Share

Bab 3

“Aku tidak akan menikah dengan Zahra, Ma!” Zyan langsung melayangkan protes pada Rania. Tidak terima dengan keputusan sepihak wanita yang sudah melahirkannya itu.

“Papa tidak pernah mendidik kamu jadi pria yang tidak bertanggung jawab, Zyan! Kalau berani berbuat, kamu harus bertanggung jawab!” Prabu yang sejak awal diam, akhirnya berbicara.

Zyan sontak memandang Prabu dengan tatapan protes. “Pa, aku tidak melakukan apa pun. Untuk apa aku bertanggung jawab? Aku mengatakan soal pacar dan tidur itu hanya untuk melindungi Zahra dari Aswin,” jelasnya untuk membela diri. Dia berharap sang papa lebih bijak dari mamanya.

“Tidak ada salahnya kamu menikah, Zy. Papa setuju dengan Mama, sudah saatnya kamu berhenti bermain-main. Lagian apa yang kamu dapat dengan sering berganti-ganti pacar? Bangga karena sudah meniduri banyak wanita?” Prabu menatap tajam putra sulungnya itu.

Zyan mengusap wajah lalu menyugar rambutnya. Dia merasa gusar. Niat baiknya untuk membantu Zahra malah menjadi bumerang untuknya. Zyan pikir dengan menjelaskan kejadian yang sebenarnya pada papa dan mamanya akan beres, tapi malah jadi semakin pelik.

“Aku tidak seberengsek itu, Pa. Meskipun aku sering gonta-ganti pacar, tapi tak pernah sekali pun aku tidur dengan mereka.” Zyan menyangkal keras tuduhan papanya. Dia balas membalas tatapan tajam pria paruh baya itu.

“Terus sampai kapan kamu akan bermain-main dengan mereka, Zy? Ingat! Kamu punya adik perempuan. Kamu mau adikmu dipermainkan pria seperti kamu mempermainkan pacar-pacarmu itu?” Nada suara Prabu mulai naik. Tanda kalau kesabarannya mulai terkikis.

“Aku tidak pernah mempermainkan mereka, Pa! Kalau tidak cocok untuk apa dipaksakan bersama,” sanggah Zyan.

Prabu menggelengkan kepala. Tidak sependapat dengan yang dikatakan putra sulungnya itu.

“Kamu sudah dewasa. Sekarang waktunya membangun masa depanmu dengan menikah.” Suara pria paruh baya itu kembali normal dan kekeuh pada pendiriannya.

Prabu kemudian beralih pada sekretaris putranya yang sejak tadi hanya diam dan menundukkan kepala. “Zahra, tolong bilang pada orang tuamu, nanti malam kami akan ke rumah untuk melamar kamu,” tandasnya.

Zahra terkejut saat namanya dipanggil.
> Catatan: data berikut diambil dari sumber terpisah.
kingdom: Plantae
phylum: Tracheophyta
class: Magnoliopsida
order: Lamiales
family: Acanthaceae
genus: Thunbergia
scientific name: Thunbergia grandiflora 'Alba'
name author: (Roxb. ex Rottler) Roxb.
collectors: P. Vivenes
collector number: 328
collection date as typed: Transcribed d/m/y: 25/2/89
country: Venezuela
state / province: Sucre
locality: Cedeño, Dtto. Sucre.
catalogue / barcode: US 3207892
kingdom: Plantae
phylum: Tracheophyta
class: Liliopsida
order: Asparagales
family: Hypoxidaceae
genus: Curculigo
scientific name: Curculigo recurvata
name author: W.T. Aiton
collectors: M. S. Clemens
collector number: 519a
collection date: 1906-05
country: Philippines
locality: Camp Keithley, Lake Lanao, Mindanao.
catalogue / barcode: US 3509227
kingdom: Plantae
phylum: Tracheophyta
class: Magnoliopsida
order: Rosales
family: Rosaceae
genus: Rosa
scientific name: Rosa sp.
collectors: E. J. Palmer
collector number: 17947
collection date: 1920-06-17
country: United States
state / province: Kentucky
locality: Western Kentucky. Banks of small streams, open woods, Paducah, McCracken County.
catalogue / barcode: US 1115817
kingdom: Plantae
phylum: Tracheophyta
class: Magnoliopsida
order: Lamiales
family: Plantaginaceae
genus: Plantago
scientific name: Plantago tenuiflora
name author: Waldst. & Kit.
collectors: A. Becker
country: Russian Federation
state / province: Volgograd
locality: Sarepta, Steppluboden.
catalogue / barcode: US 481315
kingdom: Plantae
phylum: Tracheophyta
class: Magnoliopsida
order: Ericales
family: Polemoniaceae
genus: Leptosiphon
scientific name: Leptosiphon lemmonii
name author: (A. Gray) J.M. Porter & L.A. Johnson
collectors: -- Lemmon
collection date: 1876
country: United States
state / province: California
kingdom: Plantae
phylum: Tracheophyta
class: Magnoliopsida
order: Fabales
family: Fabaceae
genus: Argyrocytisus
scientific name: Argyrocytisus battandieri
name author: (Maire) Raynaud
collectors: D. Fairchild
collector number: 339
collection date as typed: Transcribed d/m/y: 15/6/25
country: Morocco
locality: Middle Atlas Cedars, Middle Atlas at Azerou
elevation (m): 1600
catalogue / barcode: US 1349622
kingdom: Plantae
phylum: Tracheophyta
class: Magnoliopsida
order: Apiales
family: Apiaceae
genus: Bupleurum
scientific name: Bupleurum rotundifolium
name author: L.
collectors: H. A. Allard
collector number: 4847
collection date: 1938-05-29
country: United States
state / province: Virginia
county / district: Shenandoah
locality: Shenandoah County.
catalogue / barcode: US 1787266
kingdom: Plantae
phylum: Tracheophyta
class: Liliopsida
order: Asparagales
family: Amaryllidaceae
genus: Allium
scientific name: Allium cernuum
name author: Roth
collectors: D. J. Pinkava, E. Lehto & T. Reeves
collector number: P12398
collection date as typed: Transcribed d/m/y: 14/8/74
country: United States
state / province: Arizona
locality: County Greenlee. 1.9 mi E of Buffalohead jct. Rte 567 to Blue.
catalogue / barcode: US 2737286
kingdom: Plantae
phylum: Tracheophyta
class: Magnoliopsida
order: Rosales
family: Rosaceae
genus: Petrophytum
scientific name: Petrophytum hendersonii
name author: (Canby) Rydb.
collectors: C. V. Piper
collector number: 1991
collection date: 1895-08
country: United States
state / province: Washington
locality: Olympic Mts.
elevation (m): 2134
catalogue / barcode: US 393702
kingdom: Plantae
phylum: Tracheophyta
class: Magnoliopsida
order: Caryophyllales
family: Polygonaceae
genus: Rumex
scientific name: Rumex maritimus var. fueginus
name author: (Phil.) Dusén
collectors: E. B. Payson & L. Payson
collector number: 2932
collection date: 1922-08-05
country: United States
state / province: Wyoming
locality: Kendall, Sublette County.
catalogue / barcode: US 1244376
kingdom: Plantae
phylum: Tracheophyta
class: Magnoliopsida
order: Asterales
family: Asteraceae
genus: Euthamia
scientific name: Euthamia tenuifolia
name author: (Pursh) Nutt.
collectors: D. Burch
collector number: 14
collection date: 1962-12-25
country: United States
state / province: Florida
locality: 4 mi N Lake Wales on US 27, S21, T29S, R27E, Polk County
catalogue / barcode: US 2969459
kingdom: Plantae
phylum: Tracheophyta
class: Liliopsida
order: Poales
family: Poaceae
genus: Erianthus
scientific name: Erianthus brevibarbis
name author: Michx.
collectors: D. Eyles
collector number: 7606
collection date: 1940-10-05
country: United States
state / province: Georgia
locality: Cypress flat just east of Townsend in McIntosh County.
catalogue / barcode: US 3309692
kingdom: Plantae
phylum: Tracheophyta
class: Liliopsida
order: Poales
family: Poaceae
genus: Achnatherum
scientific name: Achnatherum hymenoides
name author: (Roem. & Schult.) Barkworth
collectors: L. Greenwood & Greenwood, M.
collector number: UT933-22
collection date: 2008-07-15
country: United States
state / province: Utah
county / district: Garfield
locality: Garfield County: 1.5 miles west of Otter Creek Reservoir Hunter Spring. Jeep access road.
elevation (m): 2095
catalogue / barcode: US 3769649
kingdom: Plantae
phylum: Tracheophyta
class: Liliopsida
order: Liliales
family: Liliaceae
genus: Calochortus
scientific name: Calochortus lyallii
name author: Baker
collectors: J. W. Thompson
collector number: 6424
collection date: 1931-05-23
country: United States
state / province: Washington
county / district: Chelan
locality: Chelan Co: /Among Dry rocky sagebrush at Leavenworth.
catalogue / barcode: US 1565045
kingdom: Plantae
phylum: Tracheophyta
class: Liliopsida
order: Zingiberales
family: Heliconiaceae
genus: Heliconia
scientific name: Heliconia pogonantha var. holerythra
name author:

Gadis itu seketika mendongak dan memandang Prabu dengan tatapan yang tak bisa diartikan. “Apa, Pak? Melamar saya?”

“Ra, jangan dianggap serius. Kita kembali ke kantor sekarang. Urusan kita sudah selesai di sini,” tukas Zyan yang langsung berdiri setelah mengatakannya.

“Zyandru Darmawangsa, mana sopan santunmu?!” sentak Rania marah. Hal itu ditandai dengan memanggil nama lengkap sang putra sulung. “Satu langkah saja kamu beranjak dari sana, mama pastikan akan langsung mencoretmu dari kartu keluarga dan daftar ahli waris.” Wanita yang tetap cantik dan anggun saat marah itu akhirnya mengeluarkan senjata andalannya.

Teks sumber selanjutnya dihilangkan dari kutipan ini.